I will not go through it, but will just wait and see if he gets answers.
Blue Origin video feeds were choppy, but it was their first go, and they had bigger things to worry about, and appear to have gotten those things right.
From a macro perspective, most people will rush to compare Blue Origin and SpaceX at this point.
The way I see it:
Blue Origin has beaten/exceeded Rocket Lab by landing an orbital class rocket.
At the same time, they are also finally catching up to Rocket Lab, by launching an orbital class rocket.
Ironically, they did it while launching a payload built by Rocket Lab.
SpaceX is still far ahead of everyone.
But I like all of it. If all goes well, Rocket Lab will be joining the “launch and land” club soon, further securing US dominance on the market, which is what really matters to me.
Congrats to Blue Origin.
As I read the numbers, I see mass lift to LEO:
ULA Atlas-5: up to 41500 lbs
Falcon 9: 50000 lbs when landing on drone ship
Starship block 2: 77000 lbs
New Glenn: 99000 lbs
Starship block 3: 220000 lbs
So NewGlenn will, for a short period of time, be the heavy booster, until Starship block 3 enters commercial operation (late 2026?). What is the proposed/planned launchings of New Glenns to take advantage of that? Doesn’t seem to me that Blue Origin has an operation that can scale up very much.
Small request: Robert, you list the leader board and then the numbers for SpaceX versus rest of the world. Perhaps we need a new listing of USA versus rest of the world if ULA and Blue Origin are going to start spooling up regular launches?

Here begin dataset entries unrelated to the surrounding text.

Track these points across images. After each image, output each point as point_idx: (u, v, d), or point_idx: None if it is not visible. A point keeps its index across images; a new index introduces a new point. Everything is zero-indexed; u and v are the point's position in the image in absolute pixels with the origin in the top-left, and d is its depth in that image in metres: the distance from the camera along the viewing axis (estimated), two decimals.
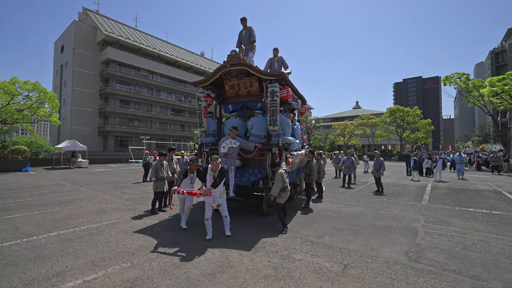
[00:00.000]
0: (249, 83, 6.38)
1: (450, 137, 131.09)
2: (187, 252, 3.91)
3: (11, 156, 18.37)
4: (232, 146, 5.55)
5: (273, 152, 5.65)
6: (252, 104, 6.63)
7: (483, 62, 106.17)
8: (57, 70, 39.86)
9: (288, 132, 6.39)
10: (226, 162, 5.50)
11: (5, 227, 5.12)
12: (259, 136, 6.08)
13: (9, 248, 4.03)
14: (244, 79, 6.32)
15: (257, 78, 6.14)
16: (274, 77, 5.76)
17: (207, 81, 6.42)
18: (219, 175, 4.34)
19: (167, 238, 4.55)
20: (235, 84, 6.52)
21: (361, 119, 48.93)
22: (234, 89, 6.66)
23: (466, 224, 5.53)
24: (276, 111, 5.65)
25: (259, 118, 6.15)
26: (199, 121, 6.57)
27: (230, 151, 5.54)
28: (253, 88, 6.45)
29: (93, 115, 36.62)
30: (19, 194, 8.92)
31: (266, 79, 5.83)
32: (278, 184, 4.92)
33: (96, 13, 39.90)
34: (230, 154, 5.55)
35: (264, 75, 5.84)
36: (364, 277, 3.16)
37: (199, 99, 6.47)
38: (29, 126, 22.46)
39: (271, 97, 5.63)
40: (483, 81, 22.53)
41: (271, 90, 5.63)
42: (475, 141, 64.90)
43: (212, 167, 4.41)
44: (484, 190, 10.18)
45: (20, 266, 3.40)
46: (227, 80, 6.50)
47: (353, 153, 12.21)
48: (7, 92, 19.08)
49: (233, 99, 6.89)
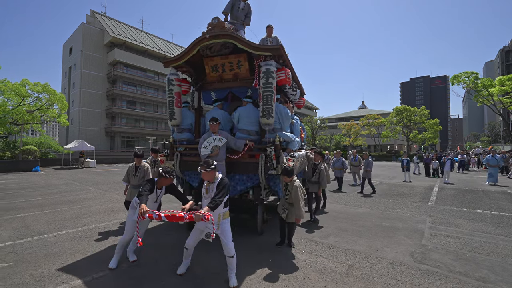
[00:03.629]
0: (237, 63, 4.94)
1: (459, 137, 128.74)
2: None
3: (22, 156, 18.84)
4: (217, 145, 4.18)
5: (268, 153, 4.23)
6: (240, 90, 5.18)
7: (492, 60, 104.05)
8: (66, 72, 40.65)
9: (286, 126, 5.03)
10: None
11: (16, 225, 5.27)
12: (248, 131, 4.65)
13: (21, 245, 4.15)
14: (230, 57, 4.91)
15: (247, 56, 4.75)
16: (269, 52, 4.31)
17: (181, 59, 4.86)
18: (221, 189, 2.94)
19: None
20: (219, 64, 5.05)
21: (367, 119, 48.48)
22: (217, 71, 5.16)
23: (473, 225, 5.46)
24: (271, 98, 4.22)
25: (248, 108, 4.71)
26: (169, 112, 5.01)
27: (215, 151, 4.13)
28: (241, 70, 4.98)
29: (101, 116, 37.20)
30: (30, 193, 9.15)
31: (259, 56, 4.40)
32: (299, 202, 3.86)
33: (104, 15, 40.59)
34: (214, 155, 4.11)
35: (256, 50, 4.38)
36: (369, 278, 3.16)
37: (170, 82, 4.96)
38: (39, 127, 23.00)
39: (265, 78, 4.20)
40: (492, 80, 22.13)
41: (265, 69, 4.22)
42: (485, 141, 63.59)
43: (206, 177, 3.02)
44: (493, 191, 9.99)
45: (31, 263, 3.51)
46: (208, 59, 5.05)
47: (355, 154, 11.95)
48: (18, 93, 19.59)
49: (216, 84, 5.34)
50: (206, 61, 5.10)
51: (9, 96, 19.64)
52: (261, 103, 4.29)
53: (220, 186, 2.98)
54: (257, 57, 4.45)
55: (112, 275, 3.19)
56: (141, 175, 4.79)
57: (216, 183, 3.02)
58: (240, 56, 4.85)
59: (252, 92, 4.96)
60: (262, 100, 4.27)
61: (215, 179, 3.05)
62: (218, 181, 3.02)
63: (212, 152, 4.18)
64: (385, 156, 42.81)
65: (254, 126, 4.68)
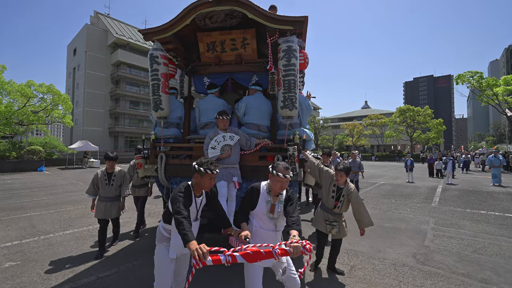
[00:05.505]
0: (241, 41, 3.90)
1: (463, 137, 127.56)
2: None
3: (27, 157, 19.08)
4: (228, 144, 3.31)
5: (291, 153, 3.33)
6: (243, 76, 4.20)
7: (497, 60, 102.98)
8: (70, 72, 41.06)
9: (306, 120, 4.17)
10: (225, 172, 3.25)
11: (23, 224, 5.36)
12: (258, 126, 3.73)
13: (27, 245, 4.23)
14: (233, 33, 3.86)
15: (256, 32, 3.80)
16: (291, 26, 3.34)
17: (169, 30, 3.65)
18: (295, 203, 2.21)
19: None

Steve White asked, “Perhaps we need a new listing of USA versus rest of the world if ULA and Blue Origin are going to start spooling up regular launches?”
I expect my launch count system will undergo significant changes next year, as more and more independent companies in the U.S. and Europe begin launching rockets. Right now however comparing the U.S. with the rest of the world is mostly pointless, as it is mostly SpaceX that puts the U.S. in the lead. We need to see other companies launching almost as much as SpaceX to make that comparison worthwhile.
I don’t believe that payload number for New Glenn. The first launch barely made orbit, with a light sample payload, and the second stage had to do extra work. BO has been very quiet about the issue publicly, other than stating that it wasn’t under-performance of the engines. The few leaks and rumors that didn’t get immediately corrected claimed it was just software issues and flight control, in which case they might get that claimed payload. It certainly wasn’t as slow and ponderous off the pad today, but it still didn’t leap off like you’d expect given the relatively light payload.
There have been claims that they’re working on a “V2” New Glenn, with 7 engines, and/or a third stage, but whether any of that is something that they are actually pursuing, who knows.
Even my wife was telling the two blondes to shut up. They even talked over the critical 2nd stage relight. They SCREAMED. One of them asked the other to “hold my hand.” Embarrassing.
Fortunately the rest of BO worked perfectly. What a beautiful launch.
Patrick,
I was trying to hear the mission callouts and all I could here was their babbling and the crowd cheers.
I get it. They are happy, and rightfully so.
But they needed to turn the volume down.
Unfortunately, I think that is their culture, starting with Bezos.
I remember him running around, cheering like a teenager, when William Shatner was experiencing post-flight awe. The moment was lost on Jeff.